Beyond the devastating effects that such high tariffs would have on European exporters, von der Leyen is fully aware that the security of the Union is also at stake at a time of Russian aggression. That forces her trade team to tread cautiously against Trump, who, in addition to his tough stance on tariffs, has threatened to withdraw U.S. military support to Ukraine.

The Commission's negotiating tactics, so far, have largely responded to calls from some EU member states, such as Germany or Italy, for a quick deal with the US – even at the cost of potentially painful concessions.

Speaking at a Cabinet meeting on Tuesday, Trump said of the EU that "they are very tough, but now they are very kind to us and we will see what happens". The question, according to POLITICO, is whether politeness leads somewhere.

This idea is not supported by all diplomats and policymakers in Brussels.
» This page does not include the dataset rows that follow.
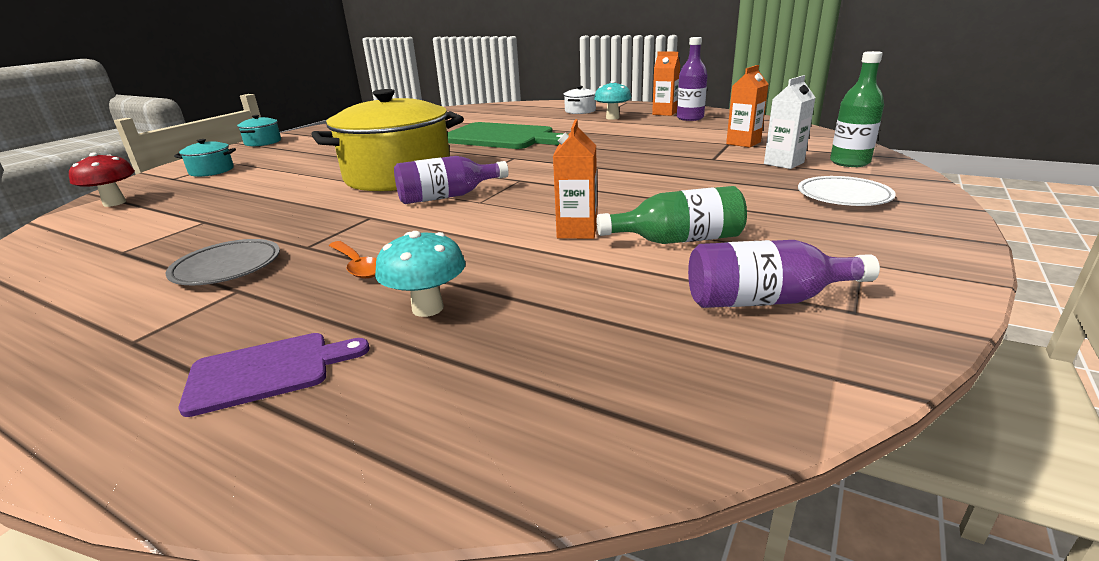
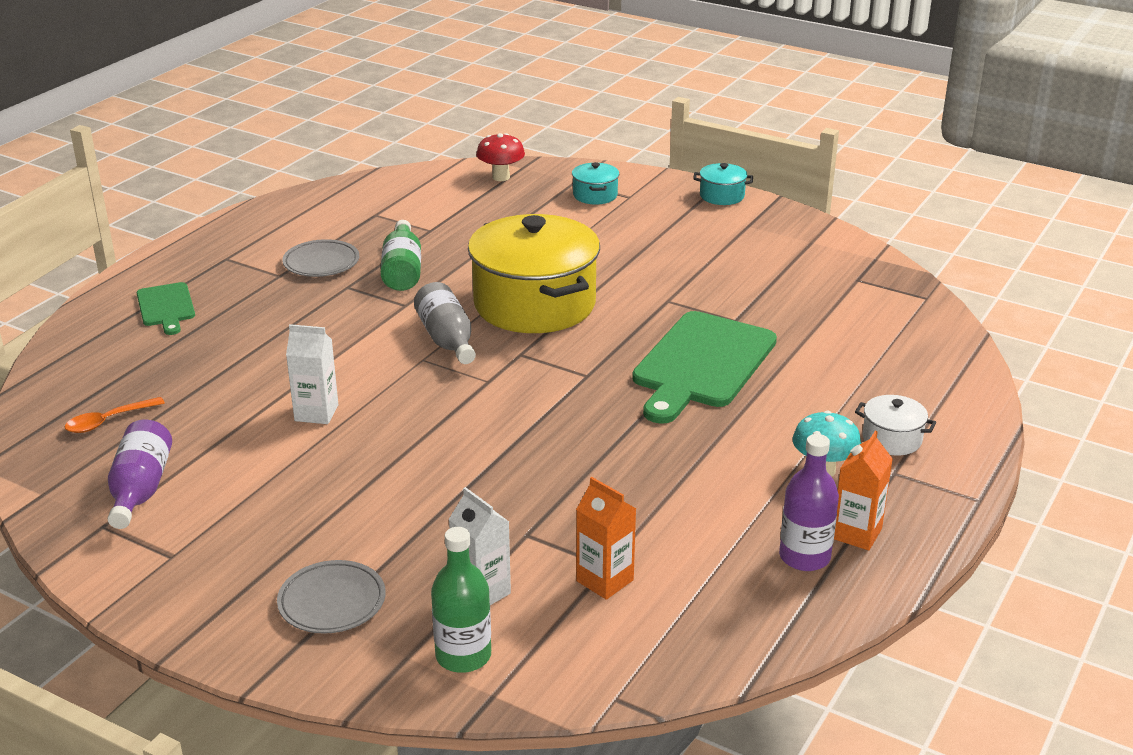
camera: 90 degrees right, 5 degrees up
(267, 371) = (166, 307): purple cutting board -> green cutting board
(357, 266) = (296, 314): orange spoon -> orange spoon (108, 421)
(428, 308) = (211, 349): turquoise mushroom -> none
(447, 196) = (447, 339): purple bottle -> grey bottle
(577, 231) = (316, 413): orange carton -> white carton
(678, 240) = (268, 466): green bottle -> green bottle (402, 270)
(843, 196) = (332, 602): white plate -> grey plate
Lange, a German Social Democrat, warned that a unilateral deal might not win the support of parliament.

The U.K. and Vietnam — which have already signed agreements with the U.S. — "wanted quick results, and the U.S. ultimately emerged as the big winner," Lange warned in an interview with German newspaper RND.

The extension of the deadline "plays in the EU's favour," said David Klaiman, senior trade analyst at the ODI think tank in Brussels, pointing to pending judicial consultations in the U.S. against Trump's tariffs and demands for internal coordination within the EU.

However, this will largely depend on the EU's willingness to take a tougher stance in the negotiations. The time for the start of the first series of countermeasures is running out.

"If we do not reach a fair trade deal with the US, the EU is ready to take countermeasures," German Finance Minister Lars Klingbeale warned in recent statements.